20 Mart 2014

Naiflik Ülkesinden Notlar | Ali Ayçil

"Kayıp yüzler sergileyen bir ressamın muziplik olsun diye çoğaltıp kompartımana astığı resimler gibiydik: vebadan zorlukla kurtulmuş, takatsiz, yarı canlı bir ahaliyi çağrıştırıyordu yüzümüzün hatları. Fakat aynı ressam, hayattan umudumuz kesilmesin diye, içimizden birini başka türlü çizerdi. İçimizden birini başka türlü çizer, onun yüzünü hülyalı bir davetiye gibi gösterip, bizi kıyısından ayrıldığımız insan denizine geri çağırırdı."

(...)

"Pencerenin yanındaki küçük masada bir kaç saat oturduk. Bana, "artık hayatınn bir konusu kalmadığını, içinin gittikçe ıssızlaştığını ve bunu bir türlü engelleyemediğini" söyledi.
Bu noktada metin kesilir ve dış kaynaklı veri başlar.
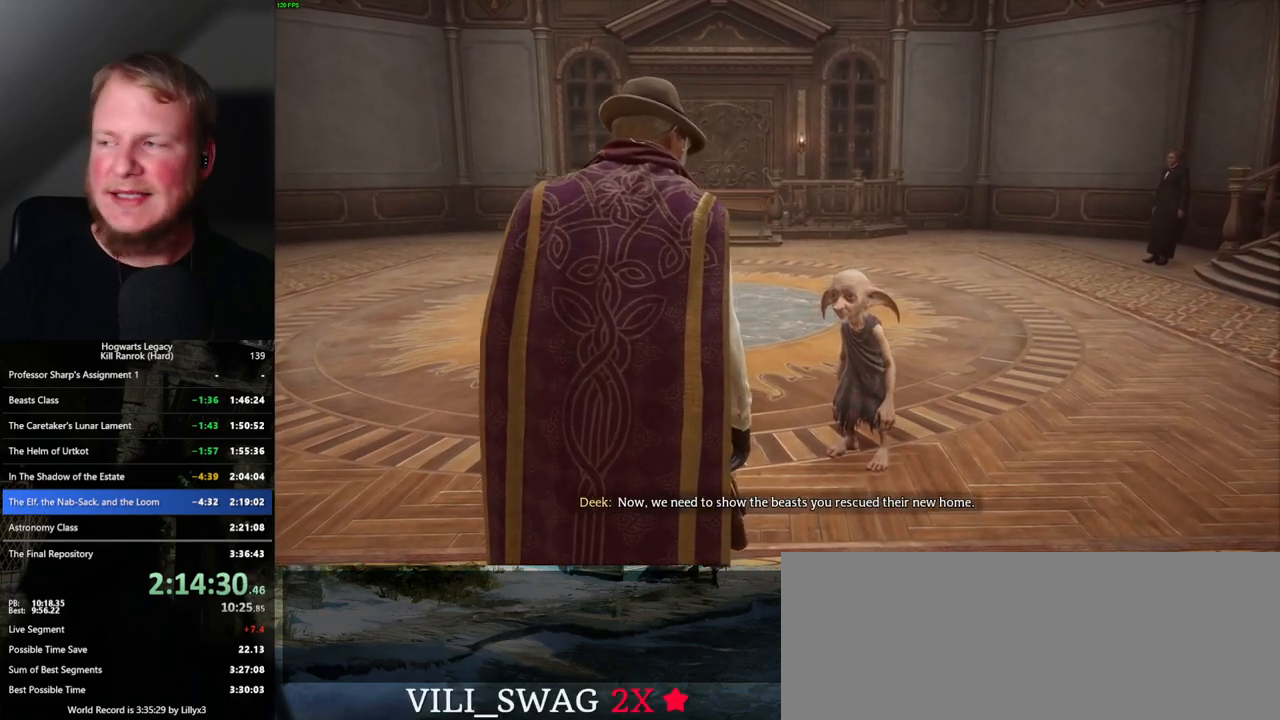
{"keys": [], "mouse": [], "events": []}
Tıpkı ezber yapan bir çocuk gibi, sayısız farklı cümlelerin arasında defalarca tekrarladı bu cümleleri.  Muhtemelen "Niçin" diye sormamı bekliyordu, sormadım. Sormadım çünkü, içi ıssızlaşmış bir insana başkaları tarafından önerilecek bir hayat yoktur. Kendi kaybettiğimizi başkalarına aratmaktan vazgeçmedikçe, kendimizi kaybetmeye devam ederiz. Bize bir hayat önerenler, kurmamızı istedikleri yeni hayatı da acizliğimize teslim ederler. Asıl can alıcı olan ise, insanların başkalarına bir hayat öneremeyecek kadar güvenilirliklerini yitirmiş olmaları."

(...)

"Hayatın yüz vermediği insanların tarihinden bize kalan, kimsenin yazgısının dışına taşamayacağıdır. Her hayat, ancak kendi kader evini dolduracak kadardır. O evin ötesi başka hayatlara, başka kaderlere tahsis edilmiştir. Adımlarımız bir kere bile sınırı geçemeyecek, buna asla müsaade edilmeyecektir. Zaferler ve başarılar, hak edenlerin değil, nasip edilenlerindir. İstesek de izin verilmeyen bir kalbe giremeyecek, kursağımıza pay edilmemiş bir yemişi çiğneyemeyeceğiz. Eveti belki her yenilgiden sonra yeniden yeniden denemeliyiz. Nasibimize yenilginin düştüğünü öğrenebilmek için bile buna değer. Hem zaten bunun bilgisine ulaşmak bir zafer değil midir?"